Two involve the last woman living in the building who remembers well the history of her neighborhood. One swift, meaty scene depicts the confrontation between two men — one the grandson of a prisoner who was executed by the secret police, the other the grandson of the man who carried out the execution. One time-warping scene begins as the tale of a contemporary young woman (the wonderfully unhinged Natalya Palagushkina) who betrayed a friend, but morphs into a violent interrogation in the bowels of the Lubyanka secret police headquarters, presumably, again, in the 1930s.

The Lubyanka headquarters' close proximity to Sretenka gives this show no peace and provides for some of its most convincing moments.

But arguably the pinnacle of "Decalogue" takes place in the smallest space of all, the audience squeezed into a few chairs scattered in front of the actors' backstage coatrack.
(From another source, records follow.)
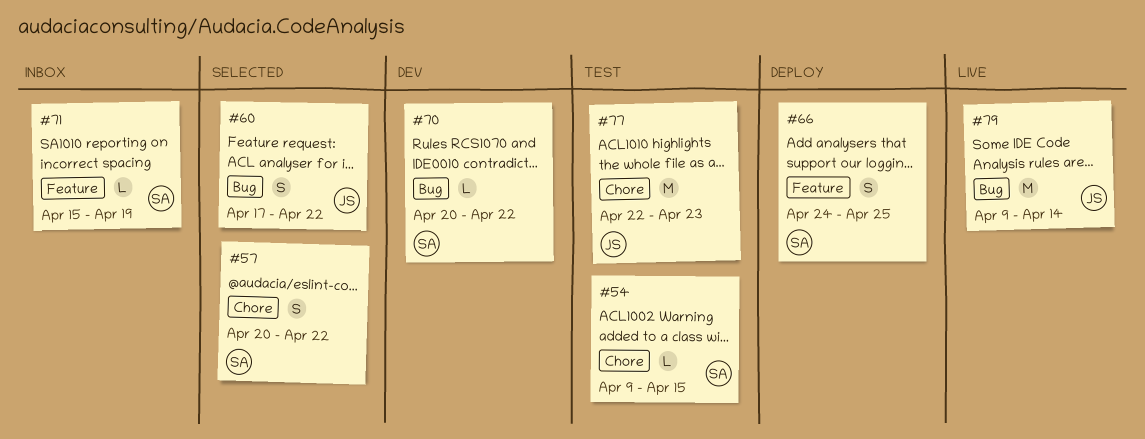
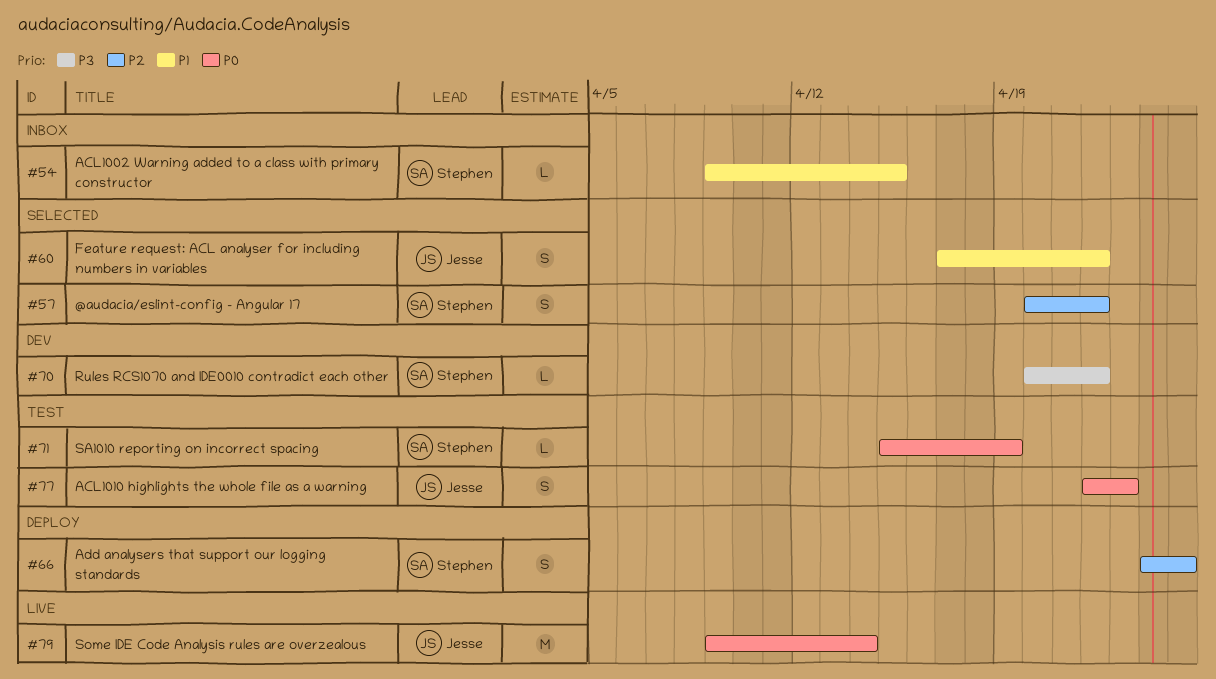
#54, status: Test -> Inbox
#71, status: Inbox -> Test
#77, estimate: M -> S

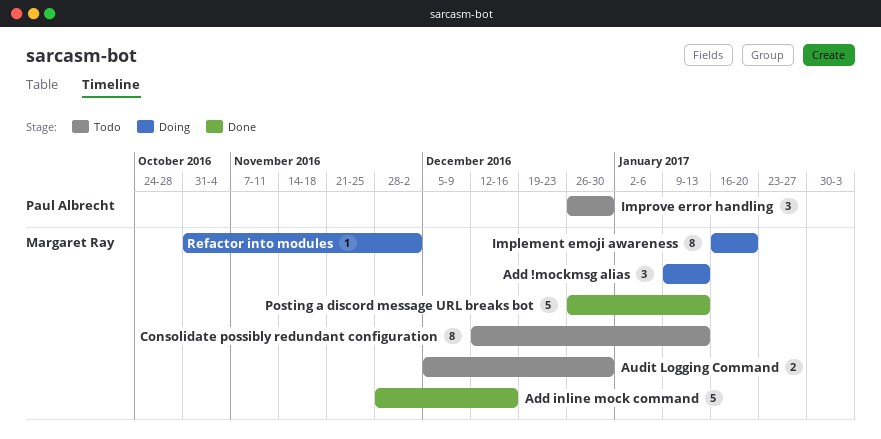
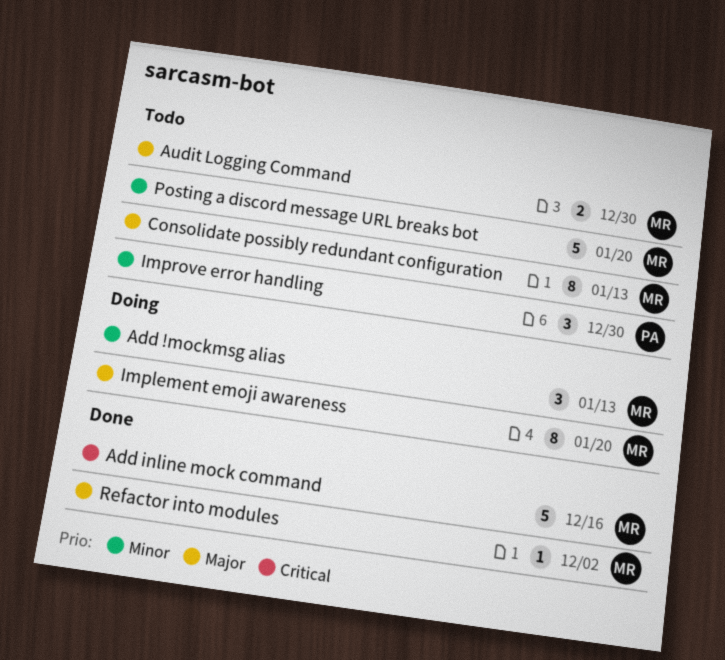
Posting a discord message URL breaks bot, status: Done -> Todo
Posting a discord message URL breaks bot, due: Jan 13 -> Jan 20
Refactor into modules, status: Doing -> Done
This serves as the cozy apartment of a grandmother (Lyudmila Ivanilova) who does not want to leave her life-long dwelling, as her granddaughter (Anastasia Tsvetanovich) gently tries to convince her to sell, while a thoughtful real estate agent (Yulia Solomatina) looks on sadly.

Here better than anywhere else we sense the pull of flesh and damp, warm breath on the cold, hard, seeming indifference of architecture. The actors playing grandmother and granddaughter occasionally trade roles, playing directly with the truth that age is a number and youth is a state of mind.

Designers Alexei Tregubov and Anna Rumyantseva employ a minimum of props to ground the various scenes in place. The cozy apartment, for example, consists of an old armoire and a sofa. The Lubyanka interrogation scene puts bars around the actors and seats the audience outside them.

If "Decalogue on Sretenka" is uneven, it does have a few moving, insightful moments to recommend it.

"Decalogue on Sretenka" plays Oct. 18 at 7 p.m. at the Mayakovsky Theater's Stsena na Sretenke, located at 21/24 Pushkaryov Pereulok. Metro Sukharevskaya. 495-608-8061. Mayakovsky.ru. Running time: 2 hours, 55 minutes.